::: Textauszug :::
Bild: Die Angeklagten im Gerichtssaal im April beim Prozess
Brüssel taz | Warum mussten 32 Menschen bei den [1][Bombenanschlägen vom
22. März 2016 in Brüssel sterben]? Was hatte die Täter zu ihren Anschlägen
getrieben? Bereits seit vier Monaten versucht ein [2][Geschworenengericht]
in der belgischen Hauptstadt, die Hintergründe des islamistischen
Terrorangriffs aufzuklären. Nun haben sich die neun Angeklagten erstmals zu
ihren Motiven geäußert.
Hass gegen den Westen und Rache für die Bombardierung des [3][„Islamischen
Staats“ (IS)] in Syrien – das waren nach Aussage von Salah Abdeslam und
seinen Komplizen die Hauptmotive für die Attacken in Brüssel. Bei den
Luftangriffen der westlichen Anti-IS-Koalition habe es viele zivile Opfer
gegeben, sagte Abdeslam – sogar mehr noch als bei den Terrorakten in Paris
und Brüssel.
Ähnlich äußerten sich Sofien Ayari und Mohamed Abrini, der als „Mann mit
dem Hut“ bekannt wurde. Angesichts der Bomben, die aus westlicher Hand auf
Syrien fielen, habe er einen Hass entwickelt, den er vorher von sich nicht
gekannt habe, so Ayari. „Wir stecken immer noch in diesem Krieg zwischen
Orient und Okzident“, sagte Abrini. Seit dem 11. September 2001 habe sich
die Lage weiter verschärft.
:::
Arbeitsaufträge:
- A) Beantworte anhand des Textauszugs diese Fragen:
(i) Wie viele Menschen starben bei den Anschlägen vom 22. März 2016 in Brüssel?
(ii) Seit wie vielen Monaten versucht das Geschworenengericht, die Hintergründe aufzuklären?
(iii) Unter welchem Namen wurde Mohamed Abrini bekannt?
- B) Zähle alle Personen auf, die im Textauszug mit Vor- und Nachnamen genannt werden.
- C) Schreib den Textauszug wortgetreu ab, beginnend mit „Hass gegen den“ und weiter bis einschließlich „Lage weiter verschärft.“.
::: Bereitgestelltes Material :::
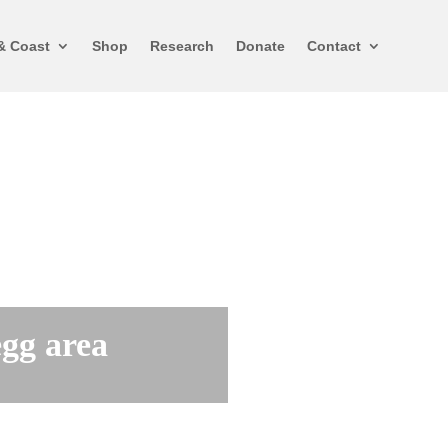
& Coast
Shop
Research
Donate
Contact
egg area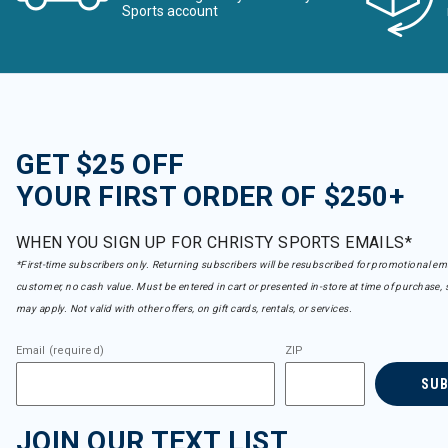
Sports account
GET $25 OFF
YOUR FIRST ORDER OF $250+
WHEN YOU SIGN UP FOR CHRISTY SPORTS EMAILS*
*First-time subscribers only. Returning subscribers will be resubscribed for promotional em
customer, no cash value. Must be entered in cart or presented in-store at time of purchase, 
may apply. Not valid with other offers, on gift cards, rentals, or services.
Email (required)
ZIP
SU
JOIN OUR TEXT LIST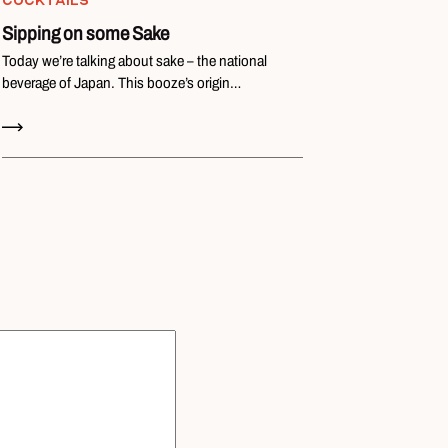
COCKTAILS
Sipping on some Sake
Today we’re talking about sake – the national
beverage of Japan. This booze’s origin…
Read Now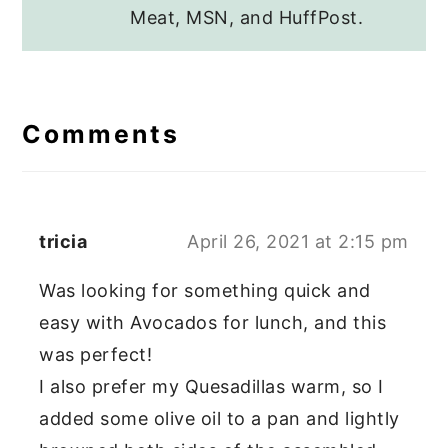
Meat, MSN, and HuffPost.
Reader
Interactions
Comments
tricia
April 26, 2021 at 2:15 pm
Was looking for something quick and
easy with Avocados for lunch, and this
was perfect!
I also prefer my Quesadillas warm, so I
added some olive oil to a pan and lightly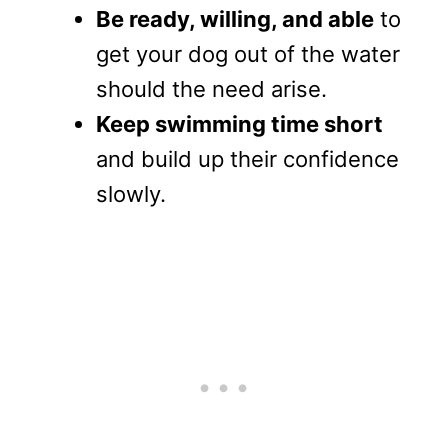
Be ready, willing, and able
to
get your dog out of the water
should the need arise.
Keep swimming time short
and build up their confidence
slowly.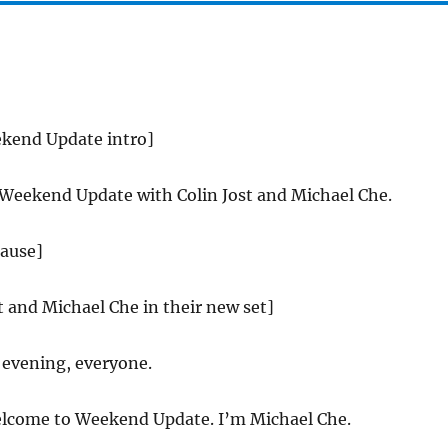
ekend Update intro]
 Weekend Update with Colin Jost and Michael Che.
lause]
st and Michael Che in their new set]
evening, everyone.
come to Weekend Update. I’m Michael Che.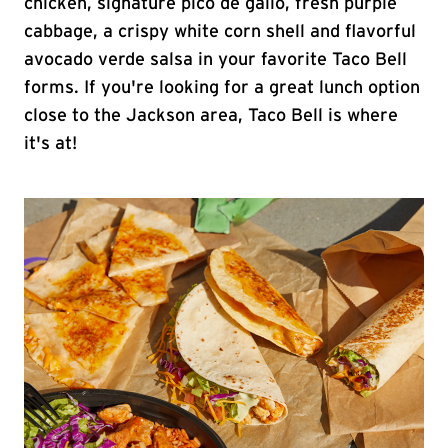
chicken, signature pico de gallo, fresh purple
cabbage, a crispy white corn shell and flavorful
avocado verde salsa in your favorite Taco Bell
forms. If you're looking for a great lunch option
close to the Jackson area, Taco Bell is where
it's at!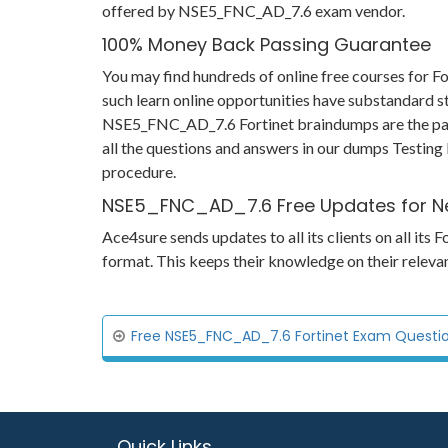
offered by NSE5_FNC_AD_7.6 exam vendor.
100% Money Back Passing Guarantee
You may find hundreds of online free courses for
such learn online opportunities have substandard st
NSE5_FNC_AD_7.6 Fortinet braindumps are the passi
all the questions and answers in our dumps Testing 
procedure.
NSE5_FNC_AD_7.6 Free Updates for N
Ace4sure sends updates to all its clients on all i
format. This keeps their knowledge on their relev
Free NSE5_FNC_AD_7.6 Fortinet Exam Question
Quick Links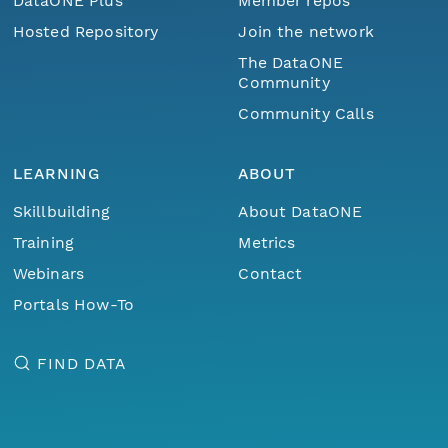
DataONE Plus
Member repos
Hosted Repository
Join the network
The DataONE
Community
Community Calls
LEARNING
ABOUT
Skillbuilding
About DataONE
Training
Metrics
Webinars
Contact
Portals How-To
FIND DATA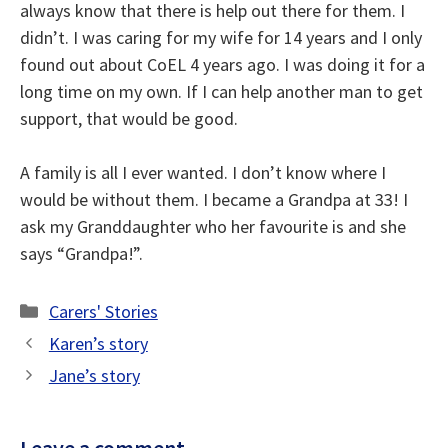
always know that there is help out there for them. I
didn’t. I was caring for my wife for 14 years and I only
found out about CoEL 4 years ago. I was doing it for a
long time on my own. If I can help another man to get
support, that would be good.
A family is all I ever wanted. I don’t know where I
would be without them. I became a Grandpa at 33! I
ask my Granddaughter who her favourite is and she
says “Grandpa!”.
Categories
Carers' Stories
Karen’s story
Jane’s story
Leave a comment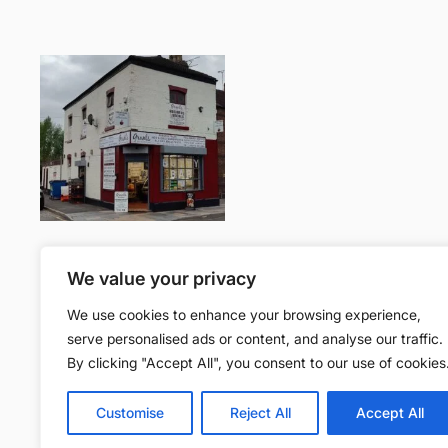
Join the community
We value your privacy
We use cookies to enhance your browsing experience,
Facebook
serve personalised ads or content, and analyse our traffic.
By clicking "Accept All", you consent to our use of cookies
Gr
Customise
Reject All
Accept All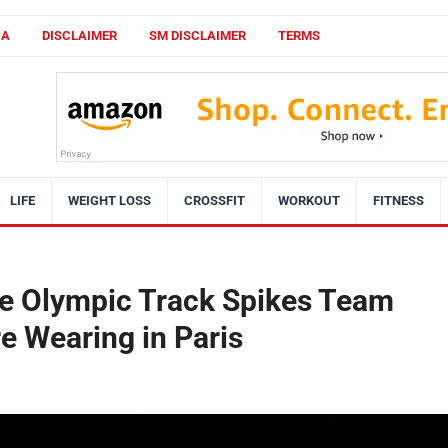
CA
DISCLAIMER
SM DISCLAIMER
TERMS
LIFE
WEIGHT LOSS
CROSSFIT
WORKOUT
FITNESS
the Olympic Track Spikes Team
e Wearing in Paris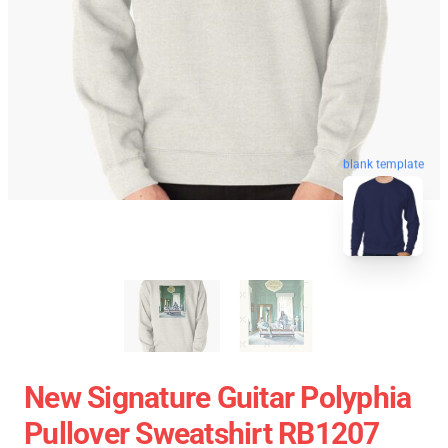
blank template
New Signature Guitar Polyphia
Pullover Sweatshirt RB1207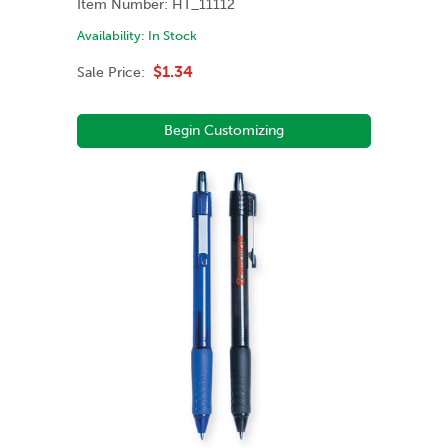
Item Number:
HT_11112
Availability:
In Stock
$1.34
Sale Price:
Begin Customizing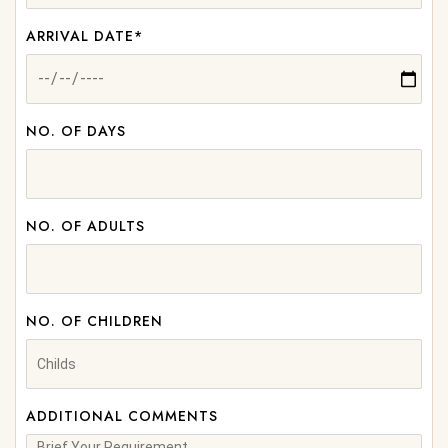
ARRIVAL DATE*
NO. OF DAYS
NO. OF ADULTS
NO. OF CHILDREN
ADDITIONAL COMMENTS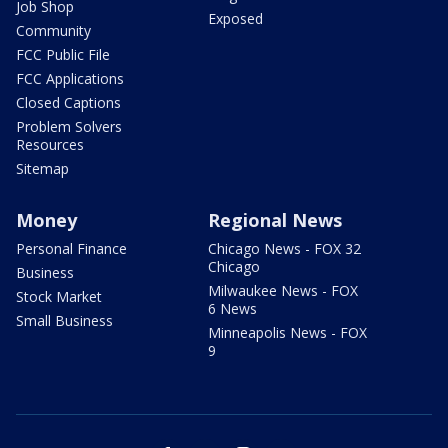
Job Shop
Exposed
Community
FCC Public File
FCC Applications
Closed Captions
Problem Solvers
Resources
Sitemap
Money
Regional News
Personal Finance
Chicago News - FOX 32
Chicago
Business
Milwaukee News - FOX
Stock Market
6 News
Small Business
Minneapolis News - FOX
9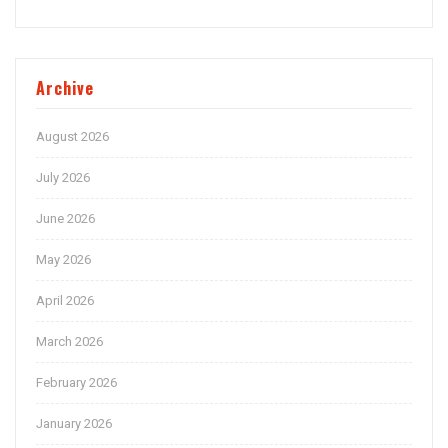
Archive
August 2026
July 2026
June 2026
May 2026
April 2026
March 2026
February 2026
January 2026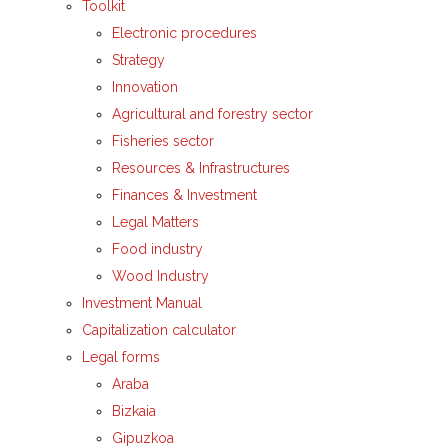
Toolkit
Electronic procedures
Strategy
Innovation
Agricultural and forestry sector
Fisheries sector
Resources & Infrastructures
Finances & Investment
Legal Matters
Food industry
Wood Industry
Investment Manual
Capitalization calculator
Legal forms
Araba
Bizkaia
Gipuzkoa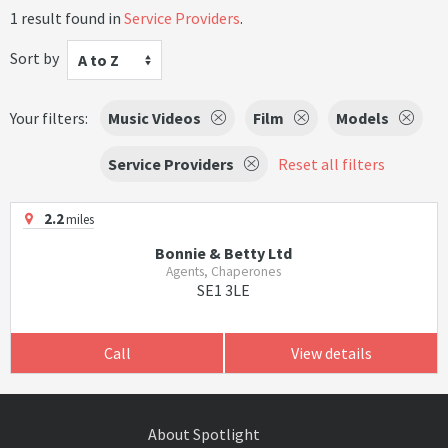
1 result found in
Service Providers
.
Sort by
A to Z
Your filters:
Music Videos
Film
Models
Service Providers
Reset all filters
2.2
miles
Bonnie & Betty Ltd
Agents, Chaperones
SE1 3LE
Call
View details
About Spotlight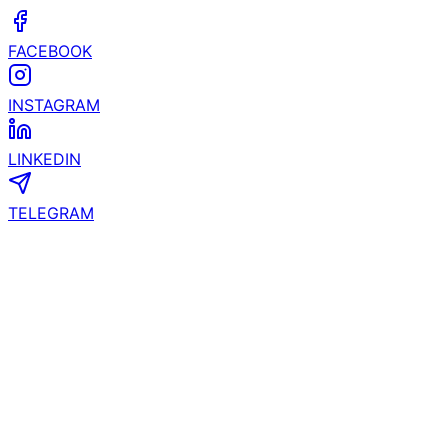
FACEBOOK
INSTAGRAM
LINKEDIN
TELEGRAM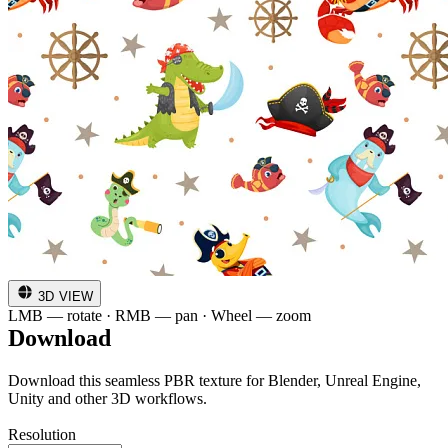
3D VIEW
LMB — rotate · RMB — pan · Wheel — zoom
Download
Download this seamless PBR texture for Blender, Unreal Engine,
Unity and other 3D workflows.
Resolution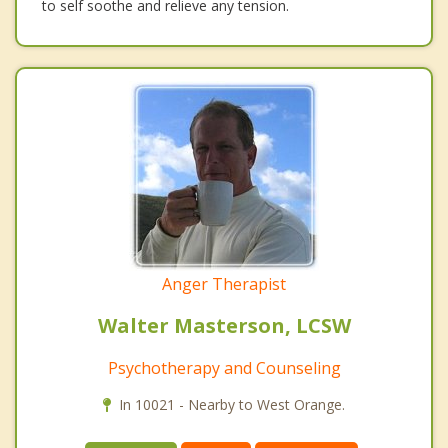
to self soothe and relieve any tension.
Anger Therapist
Walter Masterson, LCSW
Psychotherapy and Counseling
In 10021 - Nearby to West Orange.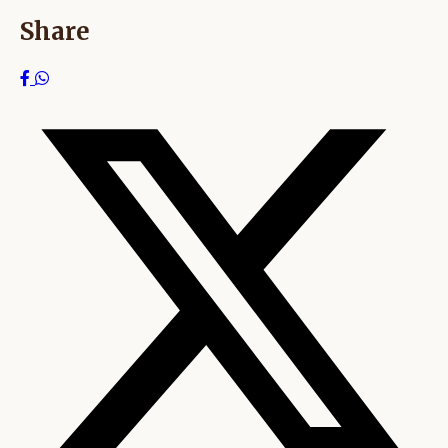
Share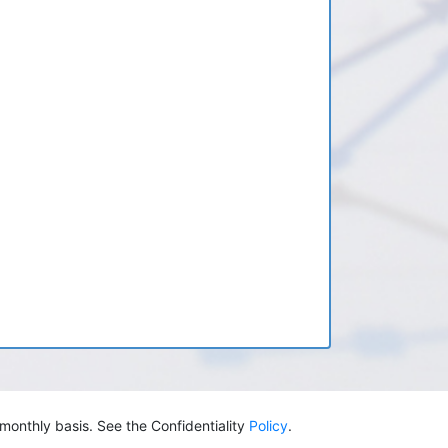
monthly basis. See the Confidentiality
Policy
.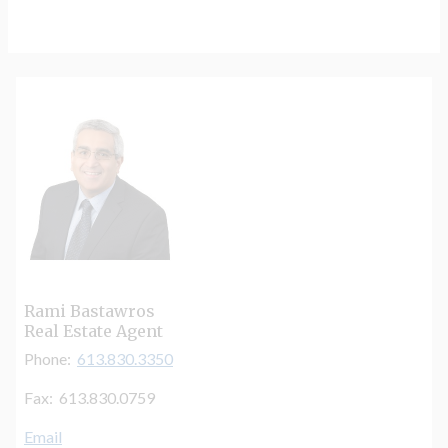
Rami Bastawros
Real Estate Agent
Phone:
613.830.3350
Fax: 613.830.0759
Email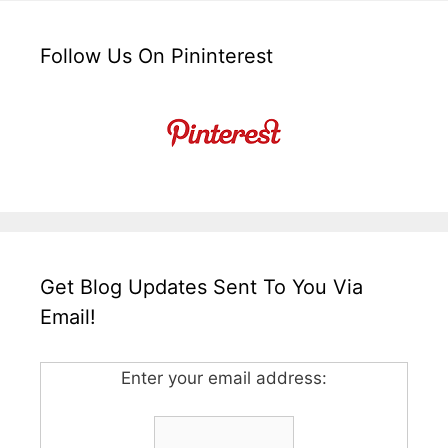
Follow Us On Pininterest
Get Blog Updates Sent To You Via
Email!
Enter your email address: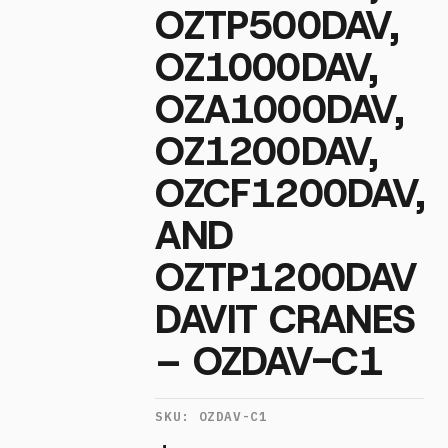
OZTP500DAV,
OZ1000DAV,
OZA1000DAV,
OZ1200DAV,
OZCF1200DAV,
AND
OZTP1200DAV
DAVIT CRANES
– OZDAV-C1
SKU:
OZDAV-C1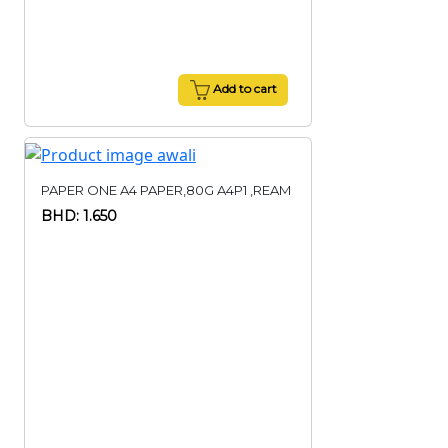
Add to cart
PAPER ONE A4 PAPER,80G A4P1 ,REAM
BHD: 1.650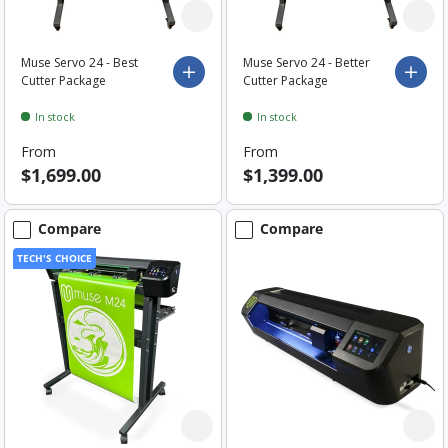
Muse Servo 24 - Best
Muse Servo 24 - Better
Choose options
Choo
Cutter Package
Cutter Package
In stock
In stock
From
From
$1,699.00
$1,399.00
Compare
Compare
TECH'S CHOICE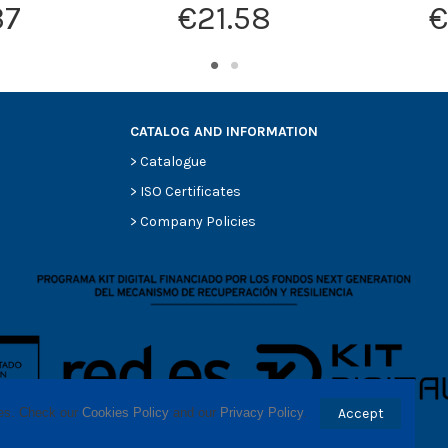
37
€21.58
€
CATALOG AND INFORMATION
>
Catalogue
>
ISO Certificates
>
Company Policies
ses. Check our 
Cookies Policy
 and our 
Privacy Policy
.
Accept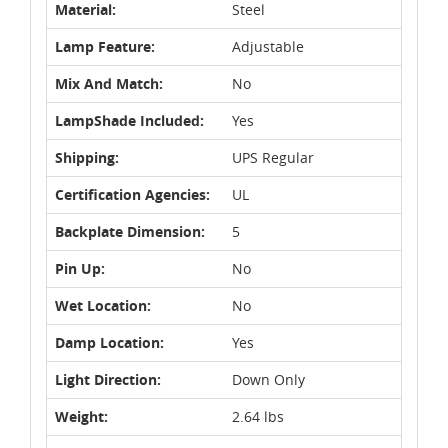
Material:
Steel
Lamp Feature:
Adjustable
Mix And Match:
No
LampShade Included:
Yes
Shipping:
UPS Regular
Certification Agencies:
UL
Backplate Dimension:
5
Pin Up:
No
Wet Location:
No
Damp Location:
Yes
Light Direction:
Down Only
Weight:
2.64 lbs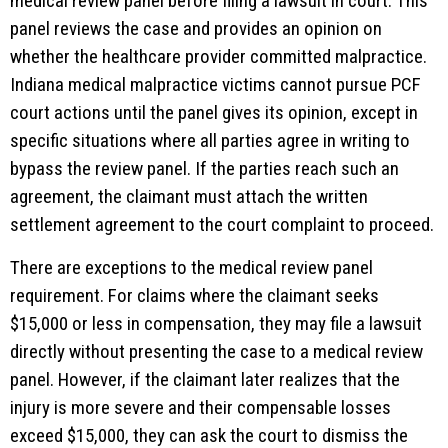
medical review panel before filing a lawsuit in court. This
panel reviews the case and provides an opinion on
whether the healthcare provider committed malpractice.
Indiana medical malpractice victims cannot pursue PCF
court actions until the panel gives its opinion, except in
specific situations where all parties agree in writing to
bypass the review panel. If the parties reach such an
agreement, the claimant must attach the written
settlement agreement to the court complaint to proceed.
There are exceptions to the medical review panel
requirement. For claims where the claimant seeks
$15,000 or less in compensation, they may file a lawsuit
directly without presenting the case to a medical review
panel. However, if the claimant later realizes that the
injury is more severe and their compensable losses
exceed $15,000, they can ask the court to dismiss the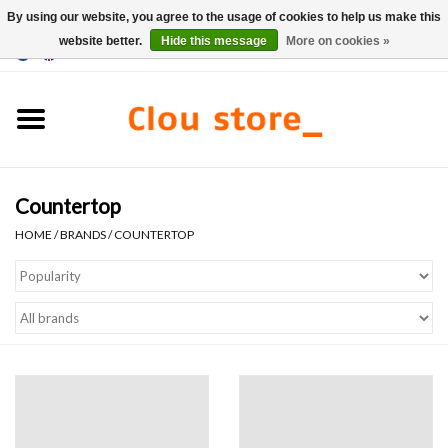
By using our website, you agree to the usage of cookies to help us make this
website better.
Hide this message
More on cookies »
0 Items - €0,00
Home
Washbasins
Countertop
Hand basin sets
HOME
/
BRANDS
/
COUNTERTOP
Hand basins
Toilets
Taps & drains
Furniture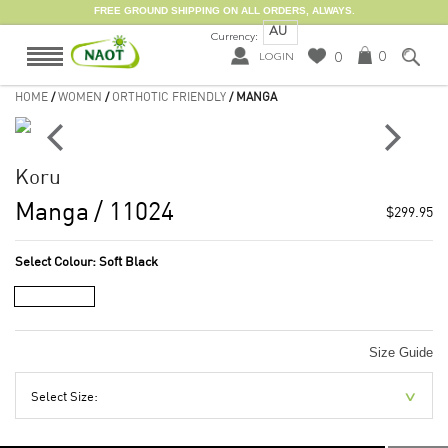
FREE GROUND SHIPPING ON ALL ORDERS, ALWAYS.
AU
Currency:
0
0
LOGIN
HOME
/
WOMEN
/
ORTHOTIC FRIENDLY
/ MANGA
Koru
Manga
/ 11024
$299.95
Select Colour:
Soft Black
Size Guide
Select Size: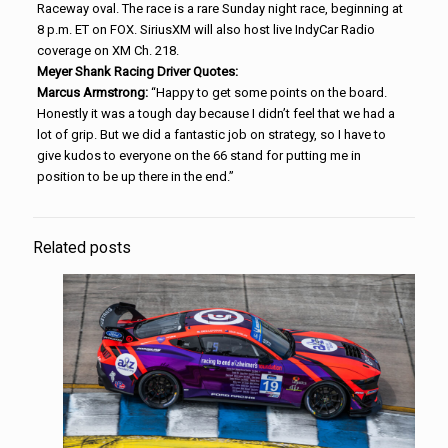
Raceway oval. The race is a rare Sunday night race, beginning at
8 p.m. ET on FOX. SiriusXM will also host live IndyCar Radio
coverage on XM Ch. 218.
Meyer Shank Racing Driver Quotes:
Marcus Armstrong:
“Happy to get some points on the board.
Honestly it was a tough day because I didn’t feel that we had a
lot of grip. But we did a fantastic job on strategy, so I have to
give kudos to everyone on the 66 stand for putting me in
position to be up there in the end.”
Related posts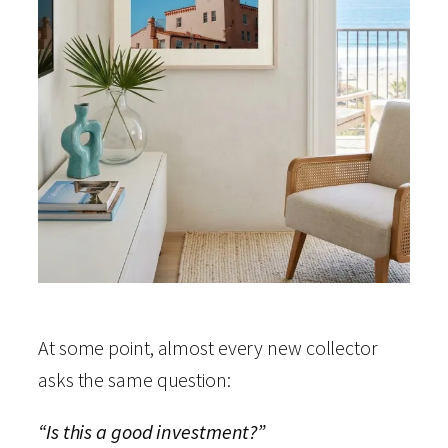
At some point, almost every new collector
asks the same question:
“Is this a good investment?”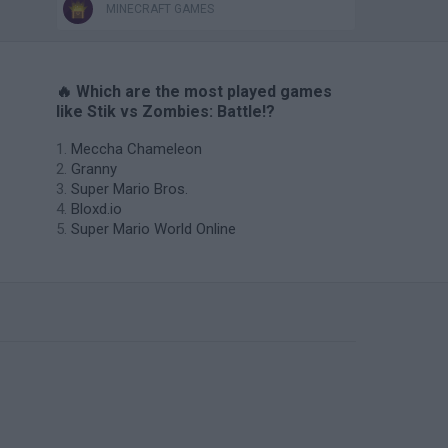
MINECRAFT GAMES
🔥 Which are the most played games
like Stik vs Zombies: Battle!?
Meccha Chameleon
Granny
Super Mario Bros.
Bloxd.io
Super Mario World Online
:::
Lösungen:
- A)
(i) 32 Menschen
(ii) Seit vier Monaten
(iii) Als „Mann mit dem Hut“

- B) Salah Abdeslam, Sofien Ayari, Mohamed Abrini

- C)
Hass gegen den Westen und Rache für die Bombardierung des [3][„Islamischen
Staats“ (IS)] in Syrien – das waren nach Aussage von Salah Abdeslam und
seinen Komplizen die Hauptmotive für die Attacken in Brüssel. Bei den
Luftangriffen der westlichen Anti-IS-Koalition habe es viele zivile Opfer
gegeben, sagte Abdeslam – sogar mehr noch als bei den Terrorakten in Paris
und Brüssel.
Ähnlich äußerten sich Sofien Ayari und Mohamed Abrini, der als „Mann mit
dem Hut“ bekannt wurde. Angesichts der Bomben, die aus westlicher Hand auf
Syrien fielen, habe er einen Hass entwickelt, den er vorher von sich nicht
gekannt habe, so Ayari. „Wir stecken immer noch in diesem Krieg zwischen
Orient und Okzident“, sagte Abrini. Seit dem 11. September 2001 habe sich
die Lage weiter verschärft.